Provable Low Rank Phase Retrieval
This enables fast, low-cost phaseless dynamic imaging for applications like live biological specimen imaging, representing a foundational advance in phase retrieval.
The paper tackles the Low Rank Phase Retrieval problem by developing the first provably correct algorithm, AltMinLowRaP, which recovers a rank-r matrix from phaseless projections with sample complexity mq ≥ C n r^4 log(1/ε) and converges geometrically.

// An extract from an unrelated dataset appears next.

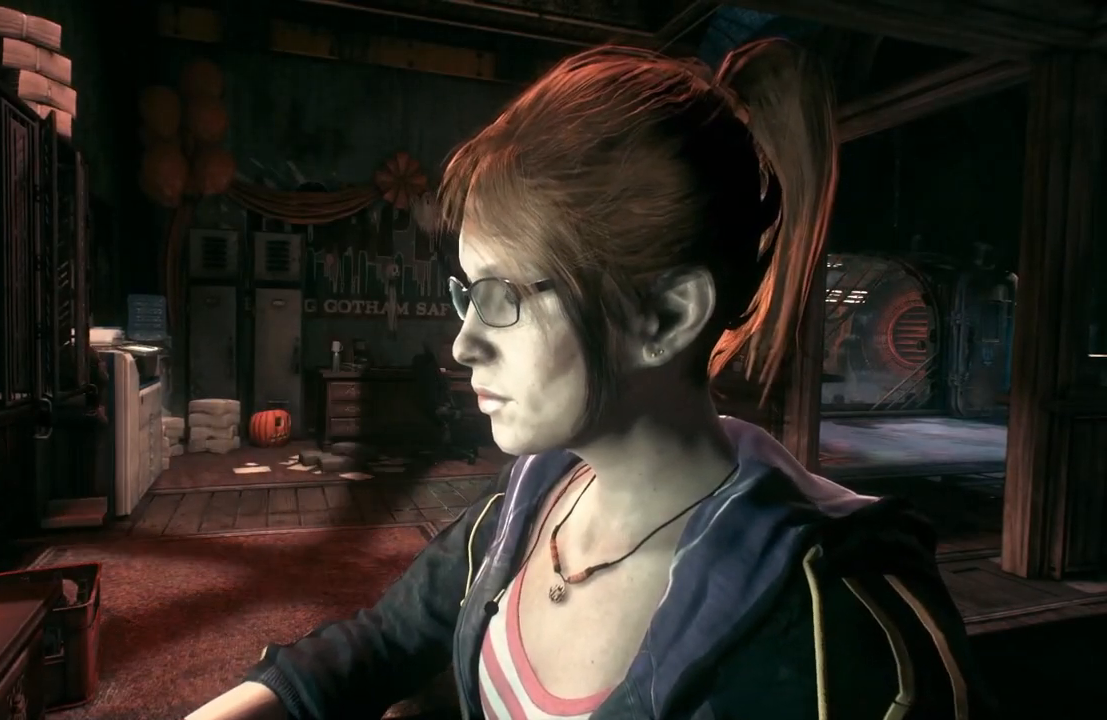
{"buttons": ["B"], "left_stick": "center", "right_stick": "center", "events": [[50, "B", "down"], [183, "B", "up"], [233, "B", "down"]]}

We study the Low Rank Phase Retrieval (LRPR) problem defined as follows: recover an $n \times q$ matrix $X^*$ of rank $r$ from a different and independent set of $m$ phaseless (magnitude-only) linear projections of each of its columns. To be precise, we need to recover $X^*$ from $y_k := |A_k{}' x^*_k|, k=1,2,\dots, q$ when the measurement matrices $A_k$ are mutually independent. Here $y_k$ is an $m$ length vector, $A_k$ is an $n \times m$ matrix, and $'$ denotes matrix transpose. The question is when can we solve LRPR with $m \ll n$? A reliable solution can enable fast and low-cost phaseless dynamic imaging, e.g., Fourier ptychographic imaging of live biological specimens. In this work, we develop the first provably correct approach for solving this LRPR problem. Our proposed algorithm, Alternating Minimization for Low-Rank Phase Retrieval (AltMinLowRaP), is an AltMin based solution and hence is also provably fast (converges geometrically). Our guarantee shows that AltMinLowRaP solves LRPR to $ε$ accuracy, with high probability, as long as $m q \ge C n r^4 \log(1/ε)$, the matrices $A_k$ contain i.i.d. standard Gaussian entries, and the right singular vectors of $X^*$ satisfy the incoherence assumption from matrix completion literature. Here $C$ is a numerical constant that only depends on the condition number of $X^*$ and on its incoherence parameter. Its time complexity is only $ C mq nr \log^2(1/ε)$. Since even the linear (with phase) version of the above problem is not fully solved, the above result is also the first complete solution and guarantee for the linear case. Finally, we also develop a simple extension of our results for the dynamic LRPR setting.